» TEXT:
88 Jahre: Für viele ist dies ein biblisches Alter. Und die meisten Musiker haben sich dann bereits zurückgezogen vom Konzertpodium. Nicht so Artur Rubinstein: Er gab sein letztes öffentliches Konzert mit Neunundachtzig in der Londoner Wigmore Hall. Ein Jahr zuvor ließ er es sich nicht nehmen, zum dritten Mal Beethovens Klavierkonzerte für die Schallplatte aufzunehmen, diesmal zusammen mit dem London Philharmonic unter der Leitung des damals gerade 32-jährigen Daniel Barenboim. Die Wiederveröffentlichung der Aufnahme mit Beethovens 3. und 4. Klavierkonzert erschien jetzt als SACD.

» ANGEZEIGTE EINTRÄGE:
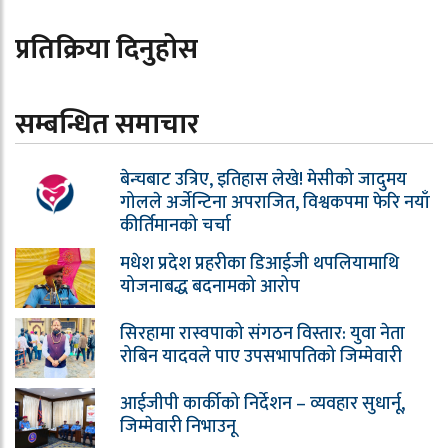
प्रतिक्रिया दिनुहोस
सम्बन्धित समाचार
बेन्चबाट उत्रिए, इतिहास लेखे! मेसीको जादुमय
गोलले अर्जेन्टिना अपराजित, विश्वकपमा फेरि नयाँ
कीर्तिमानको चर्चा
मधेश प्रदेश प्रहरीका डिआईजी थपलियामाथि
योजनाबद्ध बदनामको आरोप
सिरहामा रास्वपाको संगठन विस्तार: युवा नेता
रोबिन यादवले पाए उपसभापतिको जिम्मेवारी
आईजीपी कार्कीको निर्देशन – व्यवहार सुधार्नू,
जिम्मेवारी निभाउनू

» ANFORDERUNG 1: In welchem Saal gab Artur Rubinstein laut dem Text sein letztes öffentliches Konzert?
» ANFORDERUNG 2: Ändern Sie im Text die Passage von „88 Jahre: Für“ bis „jetzt als SACD.“, indem Sie „Schallplatte“ durch „Langspielplatte“ ersetzen, und geben Sie sie vollständig wieder.
Die Einträge haben mit dem Text nichts zu tun.

» ERGEBNIS DER AUFGABE 1: In der Londoner Wigmore Hall.

» ERGEBNIS DER AUFGABE 2:
88 Jahre: Für viele ist dies ein biblisches Alter. Und die meisten Musiker haben sich dann bereits zurückgezogen vom Konzertpodium. Nicht so Artur Rubinstein: Er gab sein letztes öffentliches Konzert mit Neunundachtzig in der Londoner Wigmore Hall. Ein Jahr zuvor ließ er es sich nicht nehmen, zum dritten Mal Beethovens Klavierkonzerte für die Langspielplatte aufzunehmen, diesmal zusammen mit dem London Philharmonic unter der Leitung des damals gerade 32-jährigen Daniel Barenboim. Die Wiederveröffentlichung der Aufnahme mit Beethovens 3. und 4. Klavierkonzert erschien jetzt als SACD.